Home
Understanding data flows cloud services
Back to Blog
CloudAPIsData Engineering

Understanding Data Flows Between APIs, Databases, and Cloud Services

December 20257 min read

One of the most valuable skills I've developed working at Gorkhali Agents is understanding how data moves through modern applications. This knowledge is essential for debugging issues and building reliable systems.

The Typical Data Flow

In most cloud-based applications, data follows a predictable path:

┌─────────────┐     ┌─────────────┐     ┌─────────────┐
│   Client    │────▶│     API     │────▶│  Database   │
│  (Request)  │     │  (Process)  │     │  (Storage)  │
└─────────────┘     └─────────────┘     └─────────────┘
                           │
                           ▼
                    ┌─────────────┐
                    │   Cloud     │
                    │  Services   │
                    │ (Pub/Sub,   │
                    │  Storage)   │
                    └─────────────┘

Understanding this flow helps when debugging. If data isn't appearing where expected, I check each step: Was the request received? Did the API process it correctly? Was it stored in the database?

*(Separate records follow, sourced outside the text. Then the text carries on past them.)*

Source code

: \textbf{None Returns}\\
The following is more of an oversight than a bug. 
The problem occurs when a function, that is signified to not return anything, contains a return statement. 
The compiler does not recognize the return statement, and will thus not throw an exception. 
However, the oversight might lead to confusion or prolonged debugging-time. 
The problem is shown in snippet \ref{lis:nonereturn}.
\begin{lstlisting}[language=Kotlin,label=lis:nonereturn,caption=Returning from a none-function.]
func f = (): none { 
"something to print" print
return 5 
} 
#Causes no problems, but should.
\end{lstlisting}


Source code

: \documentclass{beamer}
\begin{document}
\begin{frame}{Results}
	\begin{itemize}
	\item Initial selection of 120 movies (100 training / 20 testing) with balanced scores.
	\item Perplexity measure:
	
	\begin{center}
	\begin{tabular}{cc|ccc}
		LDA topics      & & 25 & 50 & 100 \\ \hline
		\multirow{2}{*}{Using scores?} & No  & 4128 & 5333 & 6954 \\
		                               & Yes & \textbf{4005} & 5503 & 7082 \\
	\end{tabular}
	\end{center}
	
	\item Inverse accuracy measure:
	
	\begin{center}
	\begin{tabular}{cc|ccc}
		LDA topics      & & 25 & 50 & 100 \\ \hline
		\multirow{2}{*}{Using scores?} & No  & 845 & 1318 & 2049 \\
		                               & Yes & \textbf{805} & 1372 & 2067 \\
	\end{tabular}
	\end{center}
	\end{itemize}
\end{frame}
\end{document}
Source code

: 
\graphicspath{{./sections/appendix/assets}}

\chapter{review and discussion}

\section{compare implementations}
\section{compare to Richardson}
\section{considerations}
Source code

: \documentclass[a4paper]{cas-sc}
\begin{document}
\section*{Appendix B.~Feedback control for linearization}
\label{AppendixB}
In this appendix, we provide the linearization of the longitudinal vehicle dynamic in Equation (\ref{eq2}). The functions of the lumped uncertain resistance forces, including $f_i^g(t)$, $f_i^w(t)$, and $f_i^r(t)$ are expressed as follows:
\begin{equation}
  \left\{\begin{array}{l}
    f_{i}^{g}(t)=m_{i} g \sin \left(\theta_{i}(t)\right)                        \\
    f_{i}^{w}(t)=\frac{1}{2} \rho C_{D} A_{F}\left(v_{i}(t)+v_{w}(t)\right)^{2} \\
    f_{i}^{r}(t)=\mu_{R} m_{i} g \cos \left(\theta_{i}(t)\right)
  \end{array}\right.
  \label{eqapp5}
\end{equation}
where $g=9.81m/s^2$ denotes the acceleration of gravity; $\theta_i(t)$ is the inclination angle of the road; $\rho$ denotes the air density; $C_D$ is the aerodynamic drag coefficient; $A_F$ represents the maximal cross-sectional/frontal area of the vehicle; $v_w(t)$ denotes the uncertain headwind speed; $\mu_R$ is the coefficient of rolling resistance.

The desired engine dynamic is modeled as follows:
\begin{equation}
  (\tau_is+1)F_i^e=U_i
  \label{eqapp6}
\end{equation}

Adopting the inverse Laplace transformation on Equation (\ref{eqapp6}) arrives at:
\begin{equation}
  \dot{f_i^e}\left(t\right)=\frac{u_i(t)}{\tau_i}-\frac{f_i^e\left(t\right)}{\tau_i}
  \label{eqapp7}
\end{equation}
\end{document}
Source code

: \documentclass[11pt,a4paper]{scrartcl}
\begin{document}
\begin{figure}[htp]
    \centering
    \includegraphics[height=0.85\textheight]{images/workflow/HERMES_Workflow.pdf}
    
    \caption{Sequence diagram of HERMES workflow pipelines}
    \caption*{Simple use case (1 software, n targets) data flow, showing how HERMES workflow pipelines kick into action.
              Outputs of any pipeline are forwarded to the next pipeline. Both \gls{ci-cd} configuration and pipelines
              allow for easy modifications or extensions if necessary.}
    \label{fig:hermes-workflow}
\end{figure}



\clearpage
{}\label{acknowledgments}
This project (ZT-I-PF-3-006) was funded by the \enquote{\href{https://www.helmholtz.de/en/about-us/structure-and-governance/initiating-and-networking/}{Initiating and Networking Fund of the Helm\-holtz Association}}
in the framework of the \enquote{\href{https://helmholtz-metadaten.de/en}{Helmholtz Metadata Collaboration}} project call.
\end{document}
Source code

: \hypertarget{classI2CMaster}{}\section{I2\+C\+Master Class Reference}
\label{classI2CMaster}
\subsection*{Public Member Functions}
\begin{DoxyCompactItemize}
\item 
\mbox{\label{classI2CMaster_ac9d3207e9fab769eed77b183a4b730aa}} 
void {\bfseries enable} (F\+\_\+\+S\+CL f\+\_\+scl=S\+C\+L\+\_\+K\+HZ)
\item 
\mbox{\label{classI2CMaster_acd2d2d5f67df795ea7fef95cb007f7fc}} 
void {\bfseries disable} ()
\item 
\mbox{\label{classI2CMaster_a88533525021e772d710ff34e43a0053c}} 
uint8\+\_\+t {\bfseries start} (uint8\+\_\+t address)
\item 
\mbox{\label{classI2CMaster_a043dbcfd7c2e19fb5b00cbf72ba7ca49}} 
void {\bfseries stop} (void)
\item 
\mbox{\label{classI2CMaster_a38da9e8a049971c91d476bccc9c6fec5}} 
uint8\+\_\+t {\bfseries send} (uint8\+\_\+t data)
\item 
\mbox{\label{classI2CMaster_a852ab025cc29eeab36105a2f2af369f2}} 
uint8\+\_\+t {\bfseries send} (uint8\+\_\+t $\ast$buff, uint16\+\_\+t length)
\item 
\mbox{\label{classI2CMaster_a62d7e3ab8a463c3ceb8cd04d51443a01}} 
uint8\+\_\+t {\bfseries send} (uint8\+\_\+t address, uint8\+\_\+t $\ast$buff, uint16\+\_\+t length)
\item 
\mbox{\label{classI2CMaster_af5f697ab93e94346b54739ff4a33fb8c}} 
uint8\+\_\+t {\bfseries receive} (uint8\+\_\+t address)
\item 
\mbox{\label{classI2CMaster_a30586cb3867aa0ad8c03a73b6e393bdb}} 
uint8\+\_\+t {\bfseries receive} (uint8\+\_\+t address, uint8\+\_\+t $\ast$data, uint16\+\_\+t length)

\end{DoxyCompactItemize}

Working with Google Cloud Services

At work, I use several GCP services that handle data:

  • Cloud Run: Hosts our backend services that process API requests
  • Cloud Functions: Handles event-driven processing and webhooks
  • Pub/Sub: Manages message queues for async processing
  • BigQuery: Stores analytical data for reporting
  • Firestore: NoSQL database for real-time data

Ensuring Data Integrity

One of my responsibilities is ensuring data is stored and retrieved correctly. This involves several practices:

1. Validating at API Boundaries

# FastAPI example with Pydantic validation
from pydantic import BaseModel, EmailStr, validator
from typing import Optional

class UserCreate(BaseModel):
    email: EmailStr
    name: str
    age: Optional[int] = None
    
    @validator('name')
    def name_must_not_be_empty(cls, v):
        if not v.strip():
            raise ValueError('Name cannot be empty')
        return v.strip()
    
    @validator('age')
    def age_must_be_positive(cls, v):
        if v is not None and v < 0:
            raise ValueError('Age must be positive')
        return v

2. Database Constraints

Application validation isn't enough. Database constraints provide a safety net:

CREATE TABLE users (
    id SERIAL PRIMARY KEY,
    email VARCHAR(255) UNIQUE NOT NULL,
    name VARCHAR(100) NOT NULL,
    created_at TIMESTAMP DEFAULT CURRENT_TIMESTAMP,
    
    -- Ensure email format
    CONSTRAINT valid_email CHECK (email ~* '^[A-Za-z0-9._%+-]+@[A-Za-z0-9.-]+\.[A-Za-z]{2,}$')
);

CREATE INDEX idx_users_email ON users(email);

3. Handling Failures Gracefully

import asyncio
from typing import Optional

async def fetch_with_retry(
    url: str, 
    max_retries: int = 3,
    backoff_factor: float = 2.0
) -> Optional[dict]:
    """Fetch data with exponential backoff retry."""
    
    for attempt in range(max_retries):
        try:
            response = await http_client.get(url)
            response.raise_for_status()
            return response.json()
            
        except Exception as e:
            if attempt == max_retries - 1:
                log.error(f"Failed after {max_retries} attempts: {e}")
                return None
            
            wait_time = backoff_factor ** attempt
            log.warning(f"Attempt {attempt + 1} failed, retrying in {wait_time}s")
            await asyncio.sleep(wait_time)
    
    return None

Debugging Production Issues

When something goes wrong with data, I follow a systematic approach:

  1. Check the logs: Cloud Logging shows what happened at each step
  2. Trace the request: Follow the data from client to database
  3. Verify the schema: Ensure database schema matches application expectations
  4. Check connectivity: VPC settings and IAM permissions can block access
  5. Review recent changes: Check deployment history for related changes

Documentation and Knowledge Sharing

A significant part of my work involves documenting workflows and data-related configurations. Good documentation helps the team:

  • Onboard new team members faster
  • Troubleshoot issues without depending on one person
  • Maintain consistent practices across the team
  • Reduce time spent on repeated questions

Looking Forward: Data Engineering

Understanding these data flows is directly relevant to data engineering. ETL pipelines are essentially:

  • Extract: Pull data from various sources (APIs, databases, files)
  • Transform: Clean, validate, and reshape the data
  • Load: Store in a data warehouse for analysis

My current work with PostgreSQL, Python, and cloud services gives me hands-on experience with each of these stages. Learning tools like BigQuery and understanding data flows prepares me for building and maintaining data pipelines.